MYTH 1. Data Science requires a Ph.D. degree/deep understanding of statistics and statistical methods. 

Although most developers have a basic understanding of statistics from college, you do not have to be tech-savvy or possess a Ph.D. degree to be a data scientist. The truth is anyone can settle into this field after proper training or learning from a reputable authority like Rise Networks. Today, there are many open-source curricula that can teach you data science, but unlike other programming fields, you need an understanding of statistics and probability because most of the predictive modeling techniques are based on these concepts. However, armed with the knowledge of e-books, data science tailored-trainings, and other resources, you will be able to understand the basics of data science and build models that are meaningful to your organization.
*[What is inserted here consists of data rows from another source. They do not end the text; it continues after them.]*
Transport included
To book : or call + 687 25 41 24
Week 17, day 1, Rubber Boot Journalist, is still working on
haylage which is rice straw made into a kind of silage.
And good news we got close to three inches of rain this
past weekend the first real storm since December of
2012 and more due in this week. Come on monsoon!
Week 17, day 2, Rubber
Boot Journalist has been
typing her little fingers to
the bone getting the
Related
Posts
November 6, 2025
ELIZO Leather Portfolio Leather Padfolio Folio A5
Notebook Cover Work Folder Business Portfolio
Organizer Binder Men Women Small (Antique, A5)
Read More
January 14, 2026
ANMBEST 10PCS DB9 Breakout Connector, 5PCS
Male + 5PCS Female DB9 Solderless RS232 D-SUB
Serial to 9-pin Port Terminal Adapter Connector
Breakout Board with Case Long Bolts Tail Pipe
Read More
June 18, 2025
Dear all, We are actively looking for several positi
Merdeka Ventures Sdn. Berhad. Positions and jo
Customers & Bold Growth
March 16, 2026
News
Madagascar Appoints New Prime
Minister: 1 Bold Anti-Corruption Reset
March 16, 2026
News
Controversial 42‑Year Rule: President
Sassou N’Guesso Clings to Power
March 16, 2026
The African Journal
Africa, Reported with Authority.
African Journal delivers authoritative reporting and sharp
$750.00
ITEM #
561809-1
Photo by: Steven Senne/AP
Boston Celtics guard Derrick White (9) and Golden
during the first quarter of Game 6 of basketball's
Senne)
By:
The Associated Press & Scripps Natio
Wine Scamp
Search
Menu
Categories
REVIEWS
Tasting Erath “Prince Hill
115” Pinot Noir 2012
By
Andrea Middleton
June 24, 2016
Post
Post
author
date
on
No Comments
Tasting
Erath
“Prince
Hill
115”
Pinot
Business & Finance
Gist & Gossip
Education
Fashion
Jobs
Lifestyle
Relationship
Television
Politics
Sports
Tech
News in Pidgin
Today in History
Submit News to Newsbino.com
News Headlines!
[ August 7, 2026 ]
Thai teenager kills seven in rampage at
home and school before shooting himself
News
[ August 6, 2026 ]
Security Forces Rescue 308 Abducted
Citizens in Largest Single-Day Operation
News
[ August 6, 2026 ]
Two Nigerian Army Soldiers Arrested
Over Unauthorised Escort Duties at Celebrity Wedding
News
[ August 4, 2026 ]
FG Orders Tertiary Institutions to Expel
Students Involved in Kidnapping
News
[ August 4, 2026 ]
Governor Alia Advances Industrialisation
MYTH 2. Data Science and Business Intelligence are the same

More often than not, individuals who are unfamiliar with the evolving tech industry confuse data science for business intelligence. Business Intelligence (BI) is an umbrella term for the tools and techniques that give answers to the contextual and operational aspects of a business or organization. Data science, on the other hand, has more to do with collecting information in order to build discernible patterns and insights and also to predict analytics. Both Data Science and BI have the capability for “interpreting data,” and usually engage technical experts who translate or transform data-enriched results into friendly insights or competitive intelligence. The major point of difference however is that while BI is designed to handle static and highly structured data, while data science can handle high-speed, high-volume, and complex, multi-structured data from a wide variety of data sources. 

MYTH 3. Data Science is only befitted for large organizations

Large, brand-name companies are often positioned as the leaders of their industries, upcoming or small and medium businesses (SMBs) may believe that data science requires massive investments in acquiring expensive software and the expertise needed to use that software. It is a wrongly perceived notion for SMBs to think that they need sophisticated infrastructure to process and get the most value out of their data. In fact, data science requires none of this, organizations of all sizes can succeed in their data science activities if they are implemented correctly by a skilled team. When it comes to taking a data-driven approach, there’s no need to invest a fortune in setting up an analytics infrastructure for an organization of any scale. In reality, all you need is a group of clever people who know how to get the best value of the available data.

MYTH 4. Data Scientists will be replaced by Artificial Intelligence 

Although artificial intelligence is the fastest rising technology with increased adoption across several fields, individuals often struggle with the concept that automation will completely replace human efforts especially when it comes to data science. The fact still remains that even when the most complex of algorithms are being built with the intention to completely automate the most manual tasks, there is and will always be an ever-increasing demand for skilled data scientists with sound judgment. A machine can not persuade people and ask questions based on the collected data but a data scientist can. Similarly, businesses will always need professionals with strong analytical and problem-solving skills with relevant domain knowledge. 

MYTH 5. More data equals more accuracy

As a data scientist or entrepreneur, this is one misconception that you need to eliminate. Many businesses collect large packs of information and use the modern tools and frameworks available at their disposal for analyzing this data. Unfortunately, this does not always guarantee accurate results, neither does it guarantee useful actionable insights or more value. Quantity necessarily is not equal to quality, so more data does not always imply good quality. More data is not going to contribute more insights if proper analysis of data sets is not happening, what matters the most is, understanding the data and comprehending its usage. 

With data science being one of the most sought-after skills today, it is necessary to clear all the confusions and misconceptions that you may have about it especially if you are thinking about settling in the field or incorporating the gains of data science in your organization.